### Source text
========================================================================

Studio album by The Jacksons
- Released: November 5, 1976
- Recorded: June–September 1976
- Studio: Sigma Sound (Philadelphia, Pennsylvania); Paragon Studios (Chicago, Illinois);
- Genre: Soul; R&B; funk; Philadelphia soul;
- Length: 39:27
- Label: Epic; PIR;
- Producer: Kenneth Gamble & Leon Huff; McFadden & Whitehead; Victor Carstarphen; Dexter Wansel; The Jacksons;

The Jacksons chronology
| Joyful Jukebox Music (1976) | The Jacksons (1976) | Goin' Places (1977) |

Singles from The Jacksons
- "Enjoy Yourself" Released: October 22, 1976; "Show You the Way to Go" Released: March 1977; "Dreamer" Released: July 29, 1977;

= The Jacksons (album) =

The Jacksons is the eleventh studio album by the Jacksons, the band's first album for Epic Records and under the name "the Jacksons", following their seven-year tenure at Motown as "the Jackson 5". Jackson 5 member Jermaine Jackson stayed with Motown when his brothers broke their contracts and left for Epic, and he was replaced by youngest Jackson brother Randy. The album was released in 1976 for Epic Records and Philadelphia International Records as a joint venture.

==Critical reception==

Philadelphia International heads Kenneth Gamble and Leon Huff produced and executive produced the album, including their first top ten hit in two years, "Enjoy Yourself", but had a difficult time focusing on a sound for the now-grown-up boy band. However, the group was able for the first time to record their own material, something that had been denied to them at Motown. The Jacksons composed "Style of Life" and "Blues Away" on their own. "Blues Away" was the first published song written by lead singer Michael Jackson, who began to take a more percussive vocal approach on this album. The album also spawned a second successful R&B single, "Show You the Way to Go" (UK no. 1). Though never released as a single, "Good Times" became a popular album cut from regular quiet storm airplay.

========================================================================

### The data

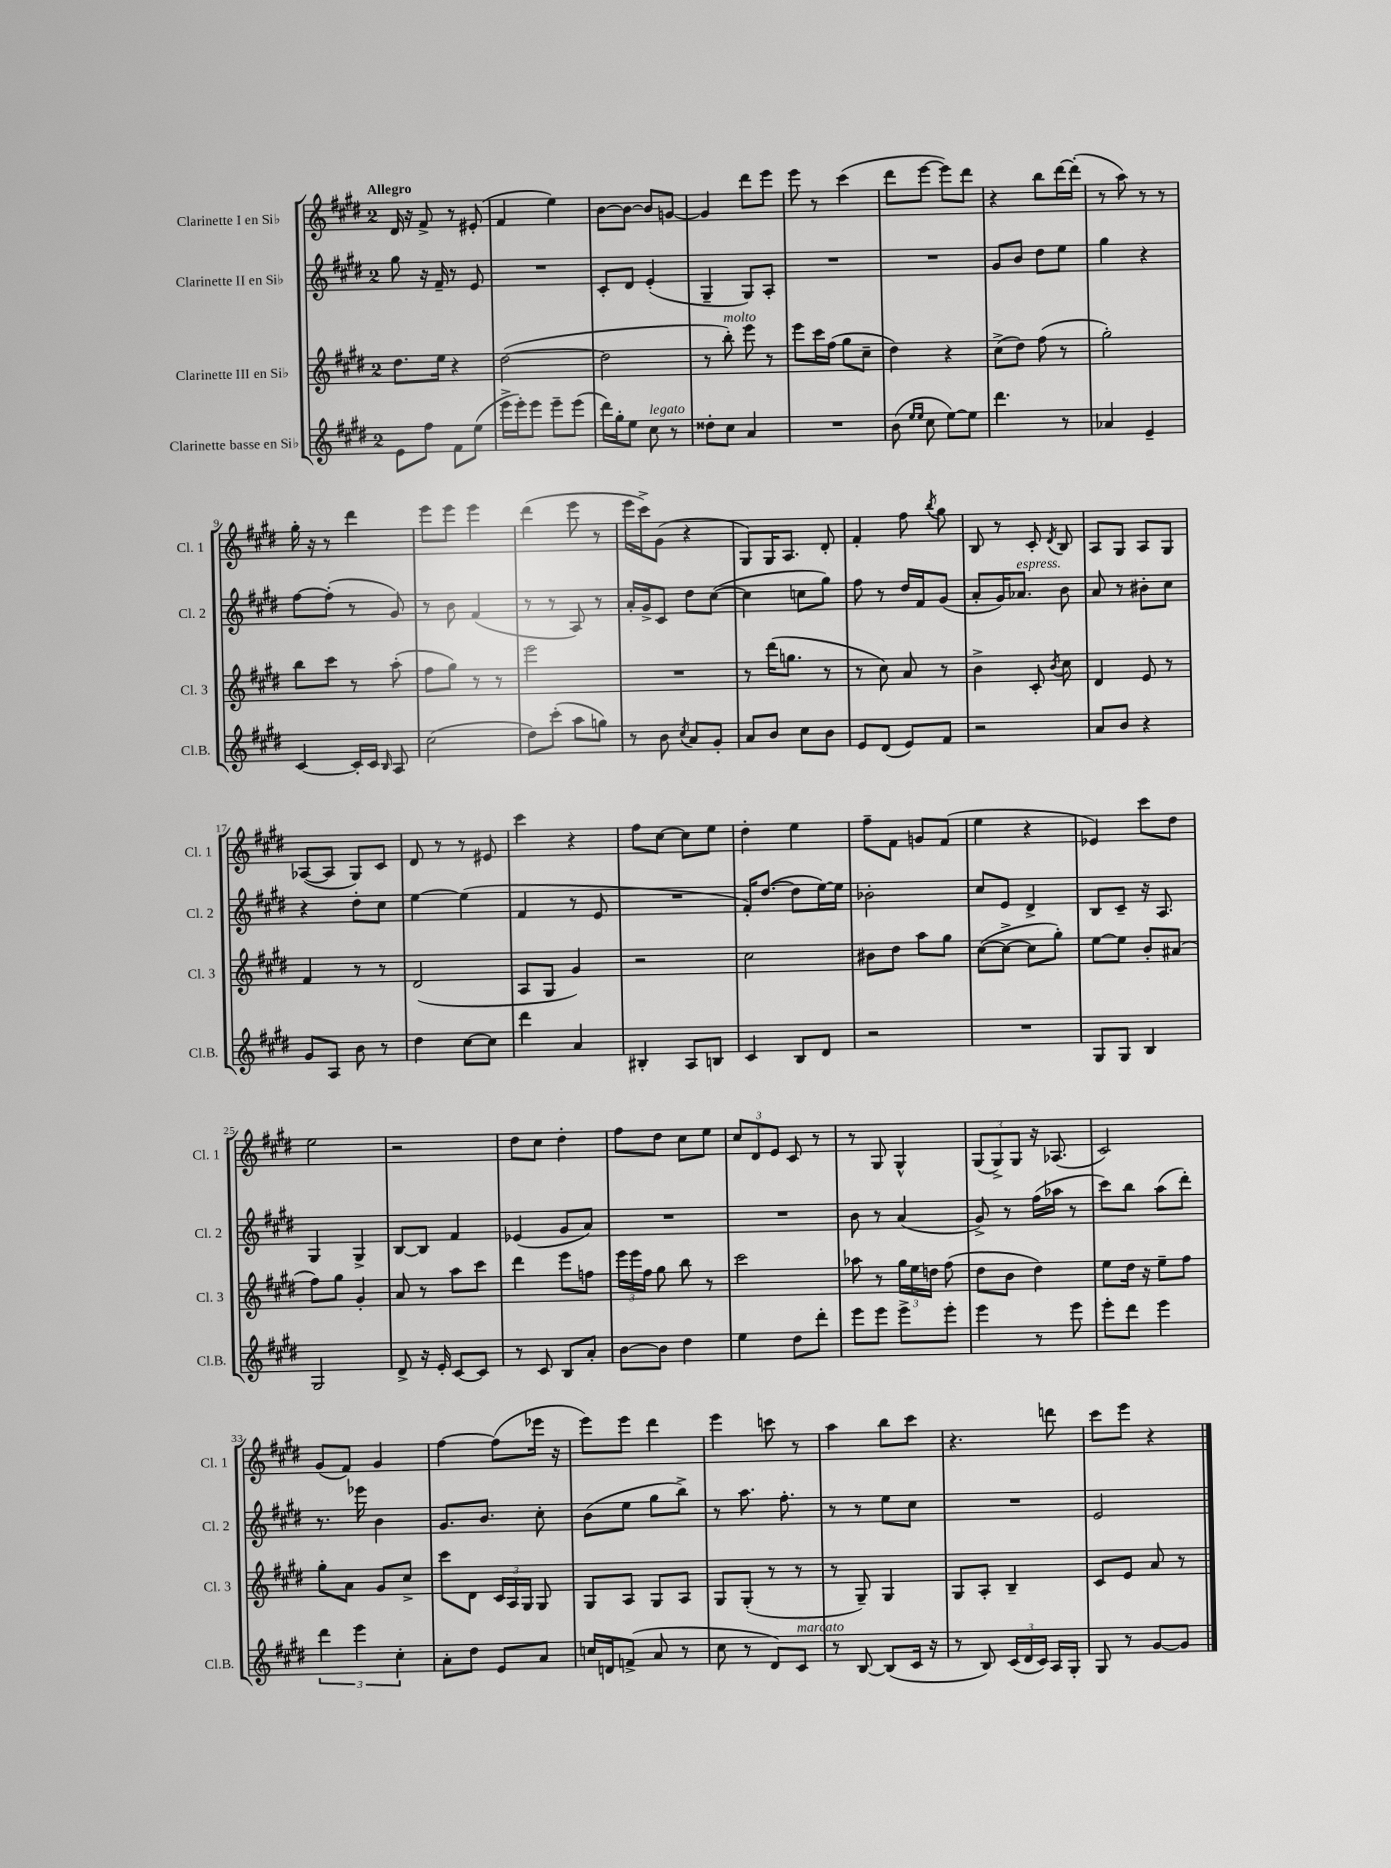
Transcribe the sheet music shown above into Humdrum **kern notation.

**kern	**kern	**kern	**kern
*staff4	*staff3	*staff2	*staff1
*clefG2	*clefG2	*clefG2	*clefG2
*k[f#c#g#d#]	*k[f#c#g#d#]	*k[f#c#g#d#]	*k[f#c#g#d#]
*M2/4	*M2/4	*M2/4	*M2/4
8e	8.dd#	8gg#	16d#
.	.	.	16r
8ff#	.	16r	8f#^
.	16ee	16f#~	.
8f#	4r	8r	8r
(8ee	.	8e	(8e#'
=	=	=	=
16eee^	([2dd#	2r	4f#
16eee')	.	.	.
8eee	.	.	.
8eee~	.	.	4ee)
(8eee	.	.	.
=	=	=	=
16ddd#)	2dd#]	8c#'	[8b
16gg#'	.	.	.
8ee	.	8d#	8b_
8cc#	.	(4e'	8b]
8r	.	.	[8g
=	=	=	=
8dd##'	8r	4G#~	4g]
8cc#	8bb')	.	.
4a	8eee	8G#)	8ddd#
.	8r	8A'	8eee
=	=	=	=
2r	8eee	2r	8eee
.	16ccc#	.	8r
.	(16ff#	.	.
.	8gg#	.	(4ccc#
.	8cc#~	.	.
=	=	=	=
(8b	4dd#)	2r	8ddd#
16qqee	.	.	.
16qqee	.	.	.
8cc#	.	.	[8eee
[8ee)	4r	.	8eee])
8ee]	.	.	8ddd#
=	=	=	=
4.ddd#	(8cc#^	8g#	4r
.	8dd#)	8b	.
.	(8ff#	8dd#	8bb
8r	8r	8ee	[16ddd#
.	.	.	(16ddd#']
=	=	=	=
4a-	2gg#')	4gg#	8r
.	.	.	8aa)
4e~	.	4r	8r
.	.	.	8r
=	=	=	=
[4c#	8bb	[8ff#	16gg#'
.	.	.	16r
.	8ccc#	(8ff#']	8r
16c#']	8r	8r	4ddd#
16c#	.	.	.
16qqB	.	.	.
8A	(8aa'	8g#)	.
=	=	=	=
(2cc#	8ff#	8r	8eee
.	8gg#)	8b	8eee
.	8r	(4f#	4eee
.	8r	.	.
=	=	=	=
8dd#)	2eee	8r	(4ddd#
(8ccc#'	.	8r	.
8aa	.	8A)	8eee
8gg)	.	8r	8r
=	=	=	=
8r	2r	16a'	16eee
.	.	16g#^	16ccc#^)
8b	.	8c#	(8g#
8qcc#	.	.	.
8a	.	8dd#	4r
8g#'	.	([8cc#	.
=	=	=	=
8a	8r	4cc#]	8G#)
8b	(16ddd#	.	16G#
.	8.gg	.	8.A
8cc#	.	8cc	.
8b	8r	8gg#)	8d#'
=	=	=	=
8e	8r	8ff#	4f#'
(8d#	8cc#)	8r	.
8e)	8a	16dd#	8ff#
.	.	16f#	.
.	.	.	8qbb
8f#	8r	(8g#	8gg#
=	=	=	=
2r	4b^	8a'	8B
.	.	16g#)	8r
.	.	8.a-	.
.	8c#'	.	8c#'
.	8qb	.	8qd#
.	8cc#	8b	8B
=	=	=	=
8a	4d#	8a	8A
8b	.	8r	8G#
4r	8e	8b#'	8A
.	8r	8cc#	8G#
=	=	=	=
8g#	4f#	4r	([8A-
8A	.	.	8A-]
8b	8r	8dd#'	8G#)
8r	8r	8cc#	8c#
=	=	=	=
4dd#	(2d#	[4ee	8d#
.	.	.	8r
[8cc#	.	(4ee]	8r
8cc#]	.	.	8e#
=	=	=	=
4ddd#	8A	4f#	4ccc#
.	8G#	.	.
4a	4g#)	8r	4r
.	.	8e	.
=	=	=	=
4B#'	2r	2r	8ff#
.	.	.	[8cc#
8A	.	.	8cc#]
8B	.	.	8ee
=	=	=	=
4c#	2cc#	16f#')	4dd#'
.	.	([8.dd#	.
8B	.	8dd#]	4ee
8d#	.	[16ee)	.
.	.	16ee]	.
=	=	=	=
2r	8b#	2b-'	8ff#~
.	8dd#	.	8f#
.	8aa	.	8g
.	8gg#	.	(8f#
=	=	=	=
2r	([8cc#	8cc#	4ee
.	8cc#^_	8e	.
.	8cc#]	4d#^	4r
.	8gg#')	.	.
=	=	=	=
8G#	[8ee	8B	4e-)
8G#	8ee]	8c#~	.
4B	8b'	16r	8ccc#
.	.	8.A	.
.	(8a#	.	8dd#
=	=	=	=
2G#	8ff#)	4G#	2ee
.	8gg#	.	.
.	4g#'	4G#^	.
=	=	=	=
8d#^	8a	[8B	2r
16r	8r	8B]	.
16e'	.	.	.
[8c#	8aa	4f#	.
8c#]	8ccc#	.	.
=	=	=	=
8r	4ddd#	(4e-	8dd#
8c#	.	.	8cc#
8B	8eee	8g#	4dd#'
8a'	8ff	8a)	.
=	=	=	=
[8b	24eee	2r	8ff#
.	24eee	.	.
.	24ff#	.	.
8b]	8gg#	.	8dd#
4dd#	8bb	.	8cc#
.	8r	.	8ee
=	=	=	=
4ee	2ccc#	2r	12cc#
.	.	.	12d#
.	.	.	12e
8dd#	.	.	8c#
8ddd#'	.	.	8r
=	=	=	=
8eee	8aa-	8b	8r
8eee	8r	8r	8G#
8eee^	24gg#	(4a	4G#^^
.	24ee	.	.
.	24dd	.	.
8eee'	(8ff#	.	.
=	=	=	=
4eee	8dd#	8g#^)	(12G#
.	.	.	12G#^)
.	8b	8r	.
.	.	.	12G#
8r	4dd#)	(16ff#	16r
.	.	16aa-	(8.A-
8eee	.	8r	.
=	=	=	=
8eee'	8ee	8ccc#)	2c#)
8ddd#	16dd#	8bb	.
.	16r	.	.
4eee	8ee~	(8aa	.
.	8ff#	8ddd#')	.
=	=	=	=
6ddd#	8gg#'	8.r	(8g#
.	8a	.	8f#)
6eee	.	.	.
.	.	16eee-	.
.	8g#	4b	4g#
6cc#'	.	.	.
.	8cc#^	.	.
=	=	=	=
8a'	8ccc#	8.g#	[4ff#
8dd#	8d#	.	.
.	.	8.b	.
8e	24c#	.	(8ff#]
.	24A	.	.
.	24G#	.	.
8a	8G#	8cc#'	16eee-
.	.	.	16r
=	=	=	=
16cc	8G#	(8b	8eee)
16d	.	.	.
(8f^	8A	8ee	8eee
8a	8G#	8gg#	4ddd#
8r	8A	8bb^)	.
=	=	=	=
8cc#	8G#	8r	4eee
8r	(8G#'	8.aa	.
8d#)	8r	.	8ccc
.	.	8.ff#'	.
8c#	8r	.	8r
=	=	=	=
8r	8r	8r	4aa
[8B	8G#~)	8r	.
(8B]	4G#	8ee	8bb
16c#	.	8cc#	8ccc#
16r	.	.	.
=	=	=	=
8r	8G#	2r	4.r
8B)	8A'	.	.
(24c#	4B~	.	.
24d#	.	.	.
24c#)	.	.	.
16A	.	.	8ddd
16G#'	.	.	.
=	=	=	=
8G#	8c#	2e	8ccc#
8r	8e	.	8eee
[8g#	8a	.	4r
8g#]	8r	.	.
==	==	==	==
*-	*-	*-	*-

========================================================================

### Instructions
• 1. Report every line of the rows that contains the string "kern", copying each line in full. Case counts.
• 2. Extend the article on the Jacksons' 1976 album, continuing from its last sentence.

### Answers to the problems
• 1.
Transcribe the sheet music shown above into Humdrum **kern notation.
**kern	**kern	**kern	**kern

• 2.
Professional ratings
Review scores
| Source | Rating |
| AllMusic | Star Half star |
| Christgau's Record Guide | C+ |
| Rolling Stone | mixed |
| The Rolling Stone Album Guide | Star Half star |
| Uncut | Star |

==Commercial performance==
The album was the Jacksons' first gold album, despite their having sold more than 10 million albums while at Motown (Motown's sales and financial records were not presented for auditing by the RIAA until 1976).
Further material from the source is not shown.